Anti-terrorist officers supported by uniform officers stopped members of the public on neighbouring west London road bridges in Chiswick and Putney from about 1am today.

"We are speaking to motorists and passers-by who may have been in the area during that time period the previous night," said a Scotland Yard spokeswoman.

"We will be asking if they saw anyone acting suspiciously near the bridge or in a car before the explosion."

Deputy assistant commissioner Alan Fry, the head of Scotland Yard's anti-terrorist branch, urged people to be vigilant in the wake of the attack. "I am asking people that if they see a suspect package to contact us immediately on 999."

He added there would be more high visibility policing on London's streets in the wake of the bomb and said measures would be taken to reassure the public.

"I can tell you police had no prior notice - no threatening calls or anybody claiming responsibility."

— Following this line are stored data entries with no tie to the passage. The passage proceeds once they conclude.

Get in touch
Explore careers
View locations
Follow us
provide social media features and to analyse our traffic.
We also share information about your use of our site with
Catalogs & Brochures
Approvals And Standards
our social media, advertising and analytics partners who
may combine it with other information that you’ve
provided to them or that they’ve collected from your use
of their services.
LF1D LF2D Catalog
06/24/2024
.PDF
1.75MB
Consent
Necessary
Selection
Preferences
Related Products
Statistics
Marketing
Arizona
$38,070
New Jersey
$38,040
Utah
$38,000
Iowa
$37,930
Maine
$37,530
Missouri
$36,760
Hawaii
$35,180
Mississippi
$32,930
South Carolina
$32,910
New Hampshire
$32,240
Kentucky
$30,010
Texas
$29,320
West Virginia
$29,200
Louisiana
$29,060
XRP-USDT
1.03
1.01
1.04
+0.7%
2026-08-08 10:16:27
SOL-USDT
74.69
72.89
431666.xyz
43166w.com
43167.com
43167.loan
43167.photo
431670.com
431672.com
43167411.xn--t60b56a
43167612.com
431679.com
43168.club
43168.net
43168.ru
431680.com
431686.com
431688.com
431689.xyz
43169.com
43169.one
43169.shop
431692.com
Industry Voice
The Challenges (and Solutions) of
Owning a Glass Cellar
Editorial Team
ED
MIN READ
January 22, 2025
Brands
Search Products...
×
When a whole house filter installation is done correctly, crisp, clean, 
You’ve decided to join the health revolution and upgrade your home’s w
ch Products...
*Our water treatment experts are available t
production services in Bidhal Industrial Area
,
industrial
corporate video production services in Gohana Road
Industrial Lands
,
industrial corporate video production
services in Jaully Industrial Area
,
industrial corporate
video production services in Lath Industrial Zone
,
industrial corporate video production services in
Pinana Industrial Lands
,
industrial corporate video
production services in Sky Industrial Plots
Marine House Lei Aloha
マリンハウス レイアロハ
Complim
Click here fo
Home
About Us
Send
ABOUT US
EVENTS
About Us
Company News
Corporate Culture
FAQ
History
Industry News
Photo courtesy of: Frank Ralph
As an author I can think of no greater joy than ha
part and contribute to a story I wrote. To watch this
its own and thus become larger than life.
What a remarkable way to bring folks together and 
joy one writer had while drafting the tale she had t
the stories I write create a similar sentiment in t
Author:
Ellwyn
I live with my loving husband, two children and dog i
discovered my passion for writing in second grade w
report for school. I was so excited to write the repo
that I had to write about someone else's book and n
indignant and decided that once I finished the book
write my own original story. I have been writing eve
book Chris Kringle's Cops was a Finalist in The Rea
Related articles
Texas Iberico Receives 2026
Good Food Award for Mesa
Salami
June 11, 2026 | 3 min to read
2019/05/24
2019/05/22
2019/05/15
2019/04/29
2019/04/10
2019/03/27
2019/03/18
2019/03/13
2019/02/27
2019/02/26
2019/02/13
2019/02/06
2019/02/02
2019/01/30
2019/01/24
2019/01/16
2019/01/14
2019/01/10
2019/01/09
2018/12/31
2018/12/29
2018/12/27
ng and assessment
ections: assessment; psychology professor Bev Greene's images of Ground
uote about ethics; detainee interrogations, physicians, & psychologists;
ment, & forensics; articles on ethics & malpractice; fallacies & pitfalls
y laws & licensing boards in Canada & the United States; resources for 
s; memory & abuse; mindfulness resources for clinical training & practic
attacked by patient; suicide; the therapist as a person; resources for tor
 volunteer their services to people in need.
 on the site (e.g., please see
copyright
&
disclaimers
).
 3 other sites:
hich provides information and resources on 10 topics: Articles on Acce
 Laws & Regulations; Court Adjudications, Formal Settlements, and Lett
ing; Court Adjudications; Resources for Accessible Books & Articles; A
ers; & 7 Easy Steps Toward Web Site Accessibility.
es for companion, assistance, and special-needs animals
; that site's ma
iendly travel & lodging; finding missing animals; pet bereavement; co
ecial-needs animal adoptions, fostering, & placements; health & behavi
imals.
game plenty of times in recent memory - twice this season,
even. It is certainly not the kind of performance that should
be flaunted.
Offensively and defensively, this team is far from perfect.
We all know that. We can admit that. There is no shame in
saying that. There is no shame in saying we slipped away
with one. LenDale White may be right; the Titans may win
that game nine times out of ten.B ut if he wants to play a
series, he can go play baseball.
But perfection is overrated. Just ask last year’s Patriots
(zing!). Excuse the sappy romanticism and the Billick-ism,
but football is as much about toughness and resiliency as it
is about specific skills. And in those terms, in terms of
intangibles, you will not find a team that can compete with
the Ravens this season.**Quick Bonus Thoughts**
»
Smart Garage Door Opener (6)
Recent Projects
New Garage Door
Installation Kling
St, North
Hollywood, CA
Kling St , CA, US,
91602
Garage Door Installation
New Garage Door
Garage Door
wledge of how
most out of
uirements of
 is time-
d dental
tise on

Asked if there was a possible link with Irish terrorists he said: "I am not going to speculate but clearly they would be a line of inquiry."

The bomb went off without warning at around 4.30am yesterday, causing traffic chaos. The device, attached to a girder on the bridge, caused structural damage but no injuries. Residents living nearby described how windows in their homes were blown out by the force of the blast. The bridge might be closed to pedestrians and traffic for a number of weeks while engineers assess the damage and ensure the structure is safe.

The attack triggered a number of hoax calls including warnings a device had been planted in the Dartford Tunnel in Kent, causing it to be closed for 35 minutes.

Hammersmith bridge has been targeted twice before by terrorists, the last time in 1996 when the most-powerful Semtex bomb ever used by the IRA on the mainland failed to go off.

Ulster Unionist deputy leader John Taylor said dissident republicans trying to destabilise the peace process could have been behind the blast.

"If it's terrorist-linked I would expect it to be the breakaway groups within the republican movement, something like the Real IRA or the Continuity IRA," he said.

"Clearly, their objective now is to upset the Provisional IRA programme of putting arms out of use. It must always be remembered there are minority republican terrorist groups still on the ground, still potentially active."

Terrorism expert David George agreed that the attack was most probably the work of the Real/Continuity IRA, which broke from the Provisionals three years ago.

The bomb would have been planted by a small cell of activists, so-called "lilywhites" with no link to republican activities, who probably travelled from Northern Ireland, said Mr George, a lecturer in terrorism at Newcastle University.

If dissident republicans were involved, then this would be the first time they have launched an attack in mainland Britain.